Actually the Lamb is the most rich. It can be a bit greasy. I always recommend starting with the plain Venison. 

I'd start feeding by weight and calories and go up or down from there. 

Check out this thread for links to ZP's feeding calculator and also to one on dogfoodadvisor. 
http://www.chihuahua-people.com/chihuahua-diet-nutrition/65787-feeding-calculator-since-we-have-so-many-questions-about-how-much-feed.html


----------



## LaceyGirl (Jan 10, 2012)

jesuschick said:


> Actually the Lamb is the most rich. It can be a bit greasy. I always recommend starting with the plain Venison.
> 
> I'd start feeding by weight and calories and go up or down from there.
> 
> ...


I didn't realize ZP had a feeding calculator! Thank you! It says to feed her 1/2 scoop a day. I think I may do 1/4 scoop a day and balance it out with the Blue Buffalo. I would like to add the ZP cat food to my ferrets' diets, and can't afford to have all three of my furry children 100% on ZP right now. 
(It's bad enough having 3 furry kids on Blue Buffalo!)


----------



## corky95621 (Apr 2, 2012)

what is the Ziwipeak stuff? im very curious about this.


----------



## LaceyGirl (Jan 10, 2012)

corky95621 said:


> what is the Ziwipeak stuff? im very curious about this.

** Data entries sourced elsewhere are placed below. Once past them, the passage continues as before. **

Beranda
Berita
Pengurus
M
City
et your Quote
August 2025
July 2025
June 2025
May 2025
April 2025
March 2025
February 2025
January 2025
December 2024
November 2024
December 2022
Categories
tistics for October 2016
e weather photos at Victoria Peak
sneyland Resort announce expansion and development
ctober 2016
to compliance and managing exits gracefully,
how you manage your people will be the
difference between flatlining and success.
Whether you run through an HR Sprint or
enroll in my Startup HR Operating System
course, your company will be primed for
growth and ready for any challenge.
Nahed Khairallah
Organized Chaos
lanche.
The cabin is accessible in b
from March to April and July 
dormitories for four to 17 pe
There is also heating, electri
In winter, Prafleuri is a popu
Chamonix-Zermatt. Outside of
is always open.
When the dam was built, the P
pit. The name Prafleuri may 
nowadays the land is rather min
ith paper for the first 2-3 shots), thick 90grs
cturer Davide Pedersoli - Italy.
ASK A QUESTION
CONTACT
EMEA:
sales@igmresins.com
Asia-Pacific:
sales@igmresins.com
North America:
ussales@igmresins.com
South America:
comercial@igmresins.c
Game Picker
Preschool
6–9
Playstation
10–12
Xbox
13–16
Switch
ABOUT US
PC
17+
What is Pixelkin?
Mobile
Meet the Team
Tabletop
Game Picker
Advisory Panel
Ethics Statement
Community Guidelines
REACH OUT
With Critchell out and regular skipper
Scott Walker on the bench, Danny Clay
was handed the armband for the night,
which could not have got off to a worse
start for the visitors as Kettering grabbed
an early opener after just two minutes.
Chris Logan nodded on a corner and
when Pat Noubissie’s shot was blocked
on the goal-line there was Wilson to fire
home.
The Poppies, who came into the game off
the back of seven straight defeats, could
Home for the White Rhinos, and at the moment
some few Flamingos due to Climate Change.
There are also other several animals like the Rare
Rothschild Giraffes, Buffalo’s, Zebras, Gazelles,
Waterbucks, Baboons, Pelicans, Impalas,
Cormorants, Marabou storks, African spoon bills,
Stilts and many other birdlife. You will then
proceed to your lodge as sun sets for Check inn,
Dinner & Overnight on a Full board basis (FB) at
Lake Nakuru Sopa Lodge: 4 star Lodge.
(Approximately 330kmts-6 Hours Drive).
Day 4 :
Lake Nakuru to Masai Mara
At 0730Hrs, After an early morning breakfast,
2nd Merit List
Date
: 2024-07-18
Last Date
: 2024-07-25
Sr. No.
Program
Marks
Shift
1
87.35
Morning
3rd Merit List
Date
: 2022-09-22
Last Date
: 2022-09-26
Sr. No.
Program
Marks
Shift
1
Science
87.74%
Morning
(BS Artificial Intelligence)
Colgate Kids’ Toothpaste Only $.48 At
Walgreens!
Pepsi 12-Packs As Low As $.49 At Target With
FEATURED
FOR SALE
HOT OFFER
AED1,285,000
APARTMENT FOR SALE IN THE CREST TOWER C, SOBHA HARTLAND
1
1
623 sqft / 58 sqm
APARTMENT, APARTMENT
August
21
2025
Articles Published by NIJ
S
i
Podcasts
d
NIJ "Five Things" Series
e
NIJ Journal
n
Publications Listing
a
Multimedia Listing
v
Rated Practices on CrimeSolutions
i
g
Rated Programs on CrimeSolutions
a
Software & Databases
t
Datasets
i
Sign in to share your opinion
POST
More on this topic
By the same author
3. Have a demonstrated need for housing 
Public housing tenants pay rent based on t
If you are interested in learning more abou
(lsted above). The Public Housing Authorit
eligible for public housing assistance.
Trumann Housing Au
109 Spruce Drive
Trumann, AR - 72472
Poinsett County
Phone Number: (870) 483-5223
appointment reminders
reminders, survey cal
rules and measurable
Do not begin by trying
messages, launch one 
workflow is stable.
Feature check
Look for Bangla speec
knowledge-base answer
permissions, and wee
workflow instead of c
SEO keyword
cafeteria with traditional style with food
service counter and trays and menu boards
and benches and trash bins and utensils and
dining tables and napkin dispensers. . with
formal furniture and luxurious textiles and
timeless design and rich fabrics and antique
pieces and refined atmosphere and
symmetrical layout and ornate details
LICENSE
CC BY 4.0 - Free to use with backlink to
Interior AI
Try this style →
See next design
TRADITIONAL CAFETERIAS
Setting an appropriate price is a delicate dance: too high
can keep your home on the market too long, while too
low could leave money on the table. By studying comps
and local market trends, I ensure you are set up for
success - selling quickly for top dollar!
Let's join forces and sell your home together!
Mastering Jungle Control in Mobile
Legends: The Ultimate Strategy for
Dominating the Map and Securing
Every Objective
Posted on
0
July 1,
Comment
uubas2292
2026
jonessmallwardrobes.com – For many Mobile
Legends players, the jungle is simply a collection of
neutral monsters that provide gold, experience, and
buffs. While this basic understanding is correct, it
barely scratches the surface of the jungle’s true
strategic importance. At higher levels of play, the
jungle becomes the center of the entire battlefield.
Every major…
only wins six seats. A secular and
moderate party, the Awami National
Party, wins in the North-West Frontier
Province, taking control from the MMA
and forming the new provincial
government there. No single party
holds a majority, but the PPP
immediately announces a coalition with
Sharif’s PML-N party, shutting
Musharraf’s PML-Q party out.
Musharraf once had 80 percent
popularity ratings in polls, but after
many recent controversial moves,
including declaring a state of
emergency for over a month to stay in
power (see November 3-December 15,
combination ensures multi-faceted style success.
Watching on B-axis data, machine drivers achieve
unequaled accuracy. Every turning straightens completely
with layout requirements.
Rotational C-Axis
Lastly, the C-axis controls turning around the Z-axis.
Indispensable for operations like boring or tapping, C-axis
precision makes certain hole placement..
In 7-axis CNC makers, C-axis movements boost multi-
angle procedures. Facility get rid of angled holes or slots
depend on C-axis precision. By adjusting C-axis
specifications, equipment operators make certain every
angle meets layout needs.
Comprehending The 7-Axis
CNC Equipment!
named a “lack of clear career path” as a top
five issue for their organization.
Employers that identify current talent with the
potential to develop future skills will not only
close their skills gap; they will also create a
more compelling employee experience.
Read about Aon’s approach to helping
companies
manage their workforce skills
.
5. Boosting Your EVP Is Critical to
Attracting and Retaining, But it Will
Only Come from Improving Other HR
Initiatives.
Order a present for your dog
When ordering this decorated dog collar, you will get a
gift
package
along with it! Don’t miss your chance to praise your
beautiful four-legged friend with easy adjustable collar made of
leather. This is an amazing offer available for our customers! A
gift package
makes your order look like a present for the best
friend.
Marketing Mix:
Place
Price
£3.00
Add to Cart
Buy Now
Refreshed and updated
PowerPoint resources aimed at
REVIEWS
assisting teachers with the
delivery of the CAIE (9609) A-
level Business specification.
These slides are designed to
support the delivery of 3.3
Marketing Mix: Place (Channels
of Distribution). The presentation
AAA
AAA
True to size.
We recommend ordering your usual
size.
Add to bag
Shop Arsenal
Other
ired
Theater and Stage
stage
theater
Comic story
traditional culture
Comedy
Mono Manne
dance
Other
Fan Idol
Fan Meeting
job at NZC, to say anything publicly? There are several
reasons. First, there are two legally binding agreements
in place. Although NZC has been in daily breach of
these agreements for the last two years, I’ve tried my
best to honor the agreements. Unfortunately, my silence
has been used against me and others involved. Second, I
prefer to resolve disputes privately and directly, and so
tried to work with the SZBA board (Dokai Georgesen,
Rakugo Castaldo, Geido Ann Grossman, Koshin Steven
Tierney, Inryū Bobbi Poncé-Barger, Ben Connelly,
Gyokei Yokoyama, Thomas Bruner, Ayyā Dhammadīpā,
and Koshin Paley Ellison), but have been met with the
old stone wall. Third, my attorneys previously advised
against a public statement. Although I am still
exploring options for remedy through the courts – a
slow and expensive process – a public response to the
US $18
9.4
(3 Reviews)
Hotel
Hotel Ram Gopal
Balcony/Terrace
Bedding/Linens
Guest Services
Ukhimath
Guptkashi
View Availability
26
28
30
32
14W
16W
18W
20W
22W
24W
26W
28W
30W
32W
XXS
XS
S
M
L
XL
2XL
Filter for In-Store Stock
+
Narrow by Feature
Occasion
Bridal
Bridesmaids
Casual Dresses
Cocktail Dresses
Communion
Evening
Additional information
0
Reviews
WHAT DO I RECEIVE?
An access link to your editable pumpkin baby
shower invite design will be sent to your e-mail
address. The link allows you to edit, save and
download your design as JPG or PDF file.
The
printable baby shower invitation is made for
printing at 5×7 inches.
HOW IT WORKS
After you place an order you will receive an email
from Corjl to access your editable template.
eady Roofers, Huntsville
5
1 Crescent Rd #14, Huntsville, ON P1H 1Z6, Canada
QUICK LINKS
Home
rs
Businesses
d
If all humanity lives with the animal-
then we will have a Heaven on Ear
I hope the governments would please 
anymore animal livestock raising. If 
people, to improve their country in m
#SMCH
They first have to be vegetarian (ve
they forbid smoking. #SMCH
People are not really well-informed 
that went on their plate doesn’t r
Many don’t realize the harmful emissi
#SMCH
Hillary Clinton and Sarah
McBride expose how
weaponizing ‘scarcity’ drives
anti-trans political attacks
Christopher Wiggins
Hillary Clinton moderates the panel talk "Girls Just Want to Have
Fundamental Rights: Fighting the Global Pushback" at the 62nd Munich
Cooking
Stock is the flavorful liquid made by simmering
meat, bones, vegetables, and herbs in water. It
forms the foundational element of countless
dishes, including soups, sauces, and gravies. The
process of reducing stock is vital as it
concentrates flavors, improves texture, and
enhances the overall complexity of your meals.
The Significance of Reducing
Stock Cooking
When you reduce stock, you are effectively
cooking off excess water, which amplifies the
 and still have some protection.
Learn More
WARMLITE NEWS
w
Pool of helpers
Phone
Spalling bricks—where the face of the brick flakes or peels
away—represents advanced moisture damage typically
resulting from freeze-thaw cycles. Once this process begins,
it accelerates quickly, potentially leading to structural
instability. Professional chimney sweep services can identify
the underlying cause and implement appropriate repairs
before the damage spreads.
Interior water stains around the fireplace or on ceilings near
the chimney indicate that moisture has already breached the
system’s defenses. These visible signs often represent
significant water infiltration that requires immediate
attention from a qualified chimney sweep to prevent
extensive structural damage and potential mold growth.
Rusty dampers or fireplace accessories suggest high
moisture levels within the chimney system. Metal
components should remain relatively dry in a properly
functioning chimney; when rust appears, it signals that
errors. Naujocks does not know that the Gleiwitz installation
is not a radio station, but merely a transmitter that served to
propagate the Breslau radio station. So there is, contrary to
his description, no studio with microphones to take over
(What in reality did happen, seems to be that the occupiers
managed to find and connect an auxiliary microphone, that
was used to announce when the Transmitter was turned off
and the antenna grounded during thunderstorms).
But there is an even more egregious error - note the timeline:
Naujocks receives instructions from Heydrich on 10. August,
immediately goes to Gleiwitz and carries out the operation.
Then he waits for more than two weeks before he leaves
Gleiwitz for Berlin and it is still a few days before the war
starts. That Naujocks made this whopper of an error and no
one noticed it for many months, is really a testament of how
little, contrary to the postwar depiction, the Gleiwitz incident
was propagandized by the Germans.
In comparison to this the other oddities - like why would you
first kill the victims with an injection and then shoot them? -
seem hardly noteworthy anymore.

Well, according to Lacey, it's canine crack. 
According to the company, it is a freeze-dried raw diet. That means, no fillers, no carbohydrates, no grains, etc. It's just pure meaty goodness for your dog/cat! 
Check out their website for more technical information  
Home » ZiwiPeak

You can also write to them and request a free sample like I did!


----------